Em alusão às palavras do Dr. Creighton, o procurador regional eleitoral, Álvaro Manzano, propôs uma reflexão sobre a participação pública no Brasil. “A maioria das pessoas não é ouvida nos processos de tomada de decisão”, afirmou. O procurador ainda destacou a importância do direito de ser ouvido das populações indígenas, relembrando o caso da usina de Belo Monte, “em que as comunidades indígenas não tiveram a participação adequada na tomada de decisões que impactou diretamente em suas vidas”. Também contribuíram para esta discussão, os professores Tarsis Barreto (UFT) e Gustavo Paschoal (Ulbra).

 

A segunda conferencista da manhã, a professora Carla Amado Gomes, da Universidade de Lisboa (Portugal), abordou a temática das migrações climáticas. Ela falou sobre os problemas ambientais comuns da atualidade, e sobre as condições dos grupos de refugiados climáticos. “Quase sempre estas pessoas não podem retornar a seus países de origem. Alguns países desaparecem ou ficam praticamente sem recursos para sua subsistência após uma tragédia ambiental”, afirmou. Ela também falou sobre a importância de se criar uma legislação específica que trate dos direitos coletivos destes grupos. “Todos somos responsáveis pela gestão dos recursos naturais do planeta e quando tragédias climáticas ocorrem, também somos responsáveis pela manutenção dos direitos coletivos dos prejudicados”. Ainda contribuíram para o debate, o desembargador Marco Villas Boas; o procurador de Justiça, José Maria Júnior; o secretário estadual de meio ambiente, Allan Barbiero e o reitor da UFT, Márcio da Silveira (por vídeo conferência direto de Araguaína).

 

Por fim, os Direitos Humanos das populações minoritárias foi o tema do think thank que encerrou a programação da manhã.
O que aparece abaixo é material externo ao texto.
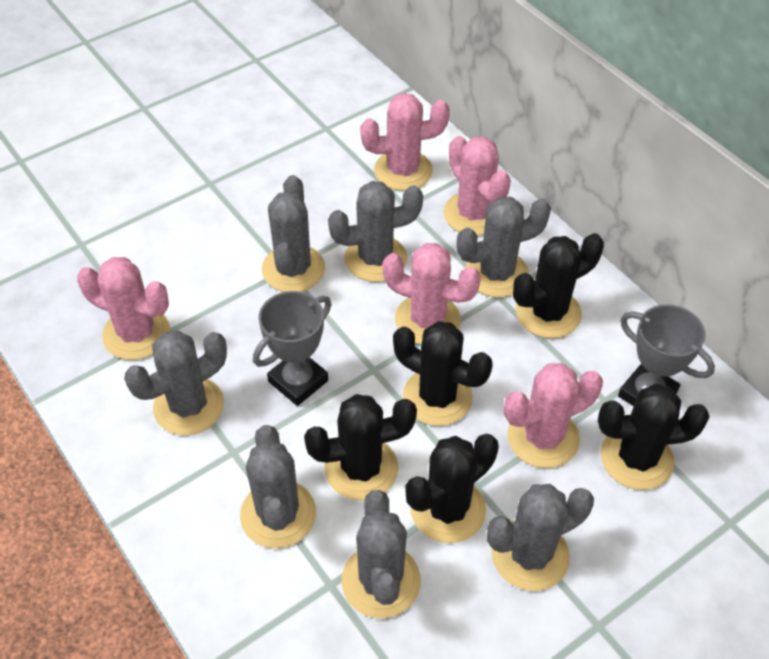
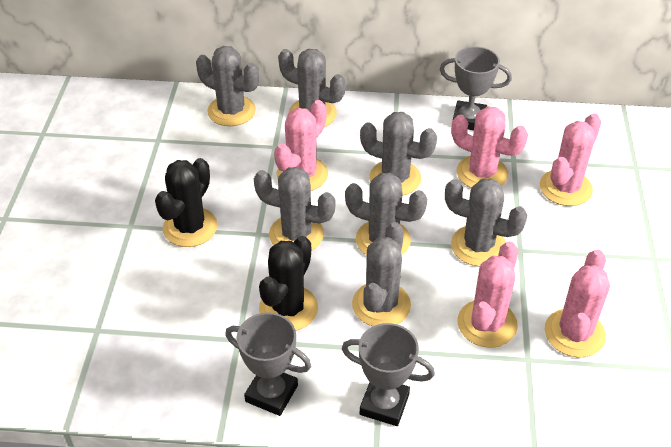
black cactus: 5 -> 2
grey trophy: 2 -> 3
Em uma roda de conversa com pesquisadores e representantes de movimentos sociais ligados a temática, foram debatidos a efetividade e as violações dos direitos destes grupos minoritários, que como explicou o professor da UFT, Damião Rocha, “não são grupos que estão em menor número, e sim coletividades que sofrem processos de exclusão dentro as sociedade, tais como os negros, os indígenas, os imigrantes, as mulheres e a comunidade LGBT”. Participaram das discussões os professores: Tarsis Barreto, Damião Rocha, Aparecida Lopes, Káthia Nemeth e Bruna Irineu; e também a representante da comunidade quilombola do Tocantins, Celenita Gualberto e o representante da etnia indígena Karajá, Paulo André Karajá.

 

*O conceito de think tank faz referência a uma instituição dedicada a produzir e difundir conhecimentos e estratégias sobre assuntos vitais – sejam eles políticos, econômicos ou científicos.